治療で欠損部分の穴をふさいだあとも合併症を発症する可能性があります。特にカテーテル治療では以下のような合併症が考えられます。
合併症の例
感染性心内膜炎、感染症、カテーテルによる静脈または心臓への穿孔、カテーテル挿入部位の血管または神経の損傷、経食道心エコーによる食道への穿孔、閉鎖栓へのアレルギー、閉鎖栓による穿孔、不整脈、脳卒中、血流障害、血腫、発熱、片頭痛、高血圧または低血圧、X線皮膚障害など |
上記は合併症の一例であり、必ずしも合併症が発生するというわけではありません。治療を検討する際はリスクを理解したうえで、不安や疑問は医師に相談しましょう。治療後は、医師の指示のもと投薬治療を行います。日常生活の注意点を守りながら治療を続けてください。
投薬治療
血栓の形成を予防するために治療後6カ月間は「抗血小板薬」を服薬します。合併症で挙げた「感染性心内膜炎」を防ぐ抗生物質を服薬することもあります。 6か月を過ぎてから投薬を続けるかは患者さんの状態に応じて医師が判断します。退院してからも定期的に経過観察が必要ですので、一定期間は通院してください。
運動制限
取り付けた閉鎖栓が心臓内部で安定するまで、約一カ月を目安に激しい運動は禁物です。バスケットボールや柔道、ラグビーなどのように体の接触を要するスポーツで閉鎖栓が外れてしまうことがあり、外れた閉鎖栓を外科手術で取り出すかどうかを医師が判断します。
スポーツ以外でも、胸部の強打や転倒による衝撃にも注意が必要です。そのような事態が発生したら、受診している医療機関に相談してください。
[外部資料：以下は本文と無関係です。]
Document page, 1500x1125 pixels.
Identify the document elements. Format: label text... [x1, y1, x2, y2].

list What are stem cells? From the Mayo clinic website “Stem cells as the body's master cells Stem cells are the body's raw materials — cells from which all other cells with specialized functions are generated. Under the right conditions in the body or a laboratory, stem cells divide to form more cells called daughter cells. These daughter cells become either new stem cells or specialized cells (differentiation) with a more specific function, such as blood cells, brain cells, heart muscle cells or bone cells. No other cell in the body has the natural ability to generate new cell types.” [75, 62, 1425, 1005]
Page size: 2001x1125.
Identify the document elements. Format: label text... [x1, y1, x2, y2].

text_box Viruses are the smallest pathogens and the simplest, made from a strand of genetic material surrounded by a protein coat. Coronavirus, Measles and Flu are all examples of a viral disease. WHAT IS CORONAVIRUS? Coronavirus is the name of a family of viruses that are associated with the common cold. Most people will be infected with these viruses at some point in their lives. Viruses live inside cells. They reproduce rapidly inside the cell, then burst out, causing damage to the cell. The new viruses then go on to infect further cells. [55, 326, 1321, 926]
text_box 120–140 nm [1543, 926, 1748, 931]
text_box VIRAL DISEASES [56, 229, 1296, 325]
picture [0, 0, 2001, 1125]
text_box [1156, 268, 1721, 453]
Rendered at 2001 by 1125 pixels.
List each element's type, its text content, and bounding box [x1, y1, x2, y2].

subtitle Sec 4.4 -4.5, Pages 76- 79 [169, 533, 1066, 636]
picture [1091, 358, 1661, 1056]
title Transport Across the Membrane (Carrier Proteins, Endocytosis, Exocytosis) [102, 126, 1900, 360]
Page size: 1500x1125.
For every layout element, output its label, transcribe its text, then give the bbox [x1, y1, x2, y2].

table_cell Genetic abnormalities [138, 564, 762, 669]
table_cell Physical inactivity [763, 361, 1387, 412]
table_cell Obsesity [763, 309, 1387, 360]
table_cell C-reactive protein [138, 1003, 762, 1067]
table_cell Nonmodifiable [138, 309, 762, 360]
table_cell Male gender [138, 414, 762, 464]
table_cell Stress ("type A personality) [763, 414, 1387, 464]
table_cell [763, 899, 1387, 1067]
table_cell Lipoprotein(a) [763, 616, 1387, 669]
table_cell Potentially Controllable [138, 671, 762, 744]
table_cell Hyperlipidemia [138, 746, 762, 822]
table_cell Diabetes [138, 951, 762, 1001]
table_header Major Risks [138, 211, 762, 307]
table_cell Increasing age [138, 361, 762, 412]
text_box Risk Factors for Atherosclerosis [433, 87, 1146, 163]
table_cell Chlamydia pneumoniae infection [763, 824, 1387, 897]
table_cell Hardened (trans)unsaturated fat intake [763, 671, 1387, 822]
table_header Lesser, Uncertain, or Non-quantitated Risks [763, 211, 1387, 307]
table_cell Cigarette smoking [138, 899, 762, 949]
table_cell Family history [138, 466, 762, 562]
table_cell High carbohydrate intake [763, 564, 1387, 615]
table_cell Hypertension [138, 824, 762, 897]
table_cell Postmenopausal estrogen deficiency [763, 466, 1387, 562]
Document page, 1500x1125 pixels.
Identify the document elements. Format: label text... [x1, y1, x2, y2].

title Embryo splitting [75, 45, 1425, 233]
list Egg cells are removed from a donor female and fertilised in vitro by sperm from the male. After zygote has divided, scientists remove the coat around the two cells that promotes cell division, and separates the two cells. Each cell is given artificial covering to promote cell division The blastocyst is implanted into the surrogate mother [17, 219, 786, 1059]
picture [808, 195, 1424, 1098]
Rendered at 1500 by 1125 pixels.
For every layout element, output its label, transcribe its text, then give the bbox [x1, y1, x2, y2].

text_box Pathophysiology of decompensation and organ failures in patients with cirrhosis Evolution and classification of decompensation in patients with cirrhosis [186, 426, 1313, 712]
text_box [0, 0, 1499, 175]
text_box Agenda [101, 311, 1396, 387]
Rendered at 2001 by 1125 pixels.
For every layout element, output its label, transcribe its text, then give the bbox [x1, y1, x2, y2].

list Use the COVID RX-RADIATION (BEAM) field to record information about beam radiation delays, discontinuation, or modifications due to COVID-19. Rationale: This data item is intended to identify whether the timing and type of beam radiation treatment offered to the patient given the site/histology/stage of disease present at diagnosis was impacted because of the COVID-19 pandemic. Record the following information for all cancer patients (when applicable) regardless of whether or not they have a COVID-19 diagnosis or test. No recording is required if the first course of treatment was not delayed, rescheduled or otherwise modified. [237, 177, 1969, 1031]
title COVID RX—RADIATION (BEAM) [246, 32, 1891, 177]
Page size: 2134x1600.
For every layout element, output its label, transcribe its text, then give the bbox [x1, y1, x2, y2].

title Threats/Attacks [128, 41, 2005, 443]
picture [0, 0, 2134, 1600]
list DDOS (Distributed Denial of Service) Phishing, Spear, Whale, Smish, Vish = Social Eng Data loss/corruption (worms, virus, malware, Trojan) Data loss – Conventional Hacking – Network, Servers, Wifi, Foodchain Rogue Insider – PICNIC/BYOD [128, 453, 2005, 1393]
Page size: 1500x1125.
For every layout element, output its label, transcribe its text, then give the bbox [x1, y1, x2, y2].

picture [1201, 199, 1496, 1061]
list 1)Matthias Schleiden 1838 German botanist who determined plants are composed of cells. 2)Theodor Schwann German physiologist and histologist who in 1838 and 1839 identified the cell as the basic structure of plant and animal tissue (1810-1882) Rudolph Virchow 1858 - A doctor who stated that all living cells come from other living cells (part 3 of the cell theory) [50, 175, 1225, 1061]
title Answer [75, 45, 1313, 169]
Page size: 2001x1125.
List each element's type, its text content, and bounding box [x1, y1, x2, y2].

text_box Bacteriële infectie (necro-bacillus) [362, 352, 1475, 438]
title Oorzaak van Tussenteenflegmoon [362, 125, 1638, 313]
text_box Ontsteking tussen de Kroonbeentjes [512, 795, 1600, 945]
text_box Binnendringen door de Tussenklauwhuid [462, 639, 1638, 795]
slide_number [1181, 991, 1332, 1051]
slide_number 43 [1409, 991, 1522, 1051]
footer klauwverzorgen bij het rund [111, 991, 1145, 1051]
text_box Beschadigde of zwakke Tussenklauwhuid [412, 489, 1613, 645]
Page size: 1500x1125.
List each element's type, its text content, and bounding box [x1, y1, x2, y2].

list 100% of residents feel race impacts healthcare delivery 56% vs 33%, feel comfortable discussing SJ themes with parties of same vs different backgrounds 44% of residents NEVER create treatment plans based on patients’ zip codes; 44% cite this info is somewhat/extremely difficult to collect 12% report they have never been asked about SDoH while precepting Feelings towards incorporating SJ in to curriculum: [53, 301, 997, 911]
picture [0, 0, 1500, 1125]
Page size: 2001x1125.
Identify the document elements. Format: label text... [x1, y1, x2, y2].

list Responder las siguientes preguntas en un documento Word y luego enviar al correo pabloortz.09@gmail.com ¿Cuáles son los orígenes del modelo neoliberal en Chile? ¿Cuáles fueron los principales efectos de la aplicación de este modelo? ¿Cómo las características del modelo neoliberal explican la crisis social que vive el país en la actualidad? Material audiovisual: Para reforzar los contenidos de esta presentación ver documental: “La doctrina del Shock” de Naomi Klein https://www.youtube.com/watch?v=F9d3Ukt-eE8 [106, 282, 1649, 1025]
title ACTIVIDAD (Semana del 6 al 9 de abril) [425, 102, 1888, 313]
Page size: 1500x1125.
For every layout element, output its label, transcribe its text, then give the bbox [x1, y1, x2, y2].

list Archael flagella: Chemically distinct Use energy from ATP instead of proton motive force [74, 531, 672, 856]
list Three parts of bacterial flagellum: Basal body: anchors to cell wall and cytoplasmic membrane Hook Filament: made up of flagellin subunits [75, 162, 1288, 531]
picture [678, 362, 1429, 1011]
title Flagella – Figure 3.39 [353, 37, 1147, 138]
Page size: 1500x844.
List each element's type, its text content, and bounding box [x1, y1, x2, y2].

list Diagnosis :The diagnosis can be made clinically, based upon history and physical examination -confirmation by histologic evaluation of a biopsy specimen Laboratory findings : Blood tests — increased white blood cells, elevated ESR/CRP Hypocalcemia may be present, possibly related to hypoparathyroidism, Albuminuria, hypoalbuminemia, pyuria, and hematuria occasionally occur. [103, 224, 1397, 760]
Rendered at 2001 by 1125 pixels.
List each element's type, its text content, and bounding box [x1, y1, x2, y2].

おわりに:30歳前後から始まった不調には要注意。早めの受診を
心房中隔欠損症は、多くの場合で大人になってから症状が急にあらわれるのが特徴です。心臓に生まれつきの病気があったとは思いもよらないことかもしれませんが、気になる症状があったら早めに受診し、病気の悪化を防ぎましょう。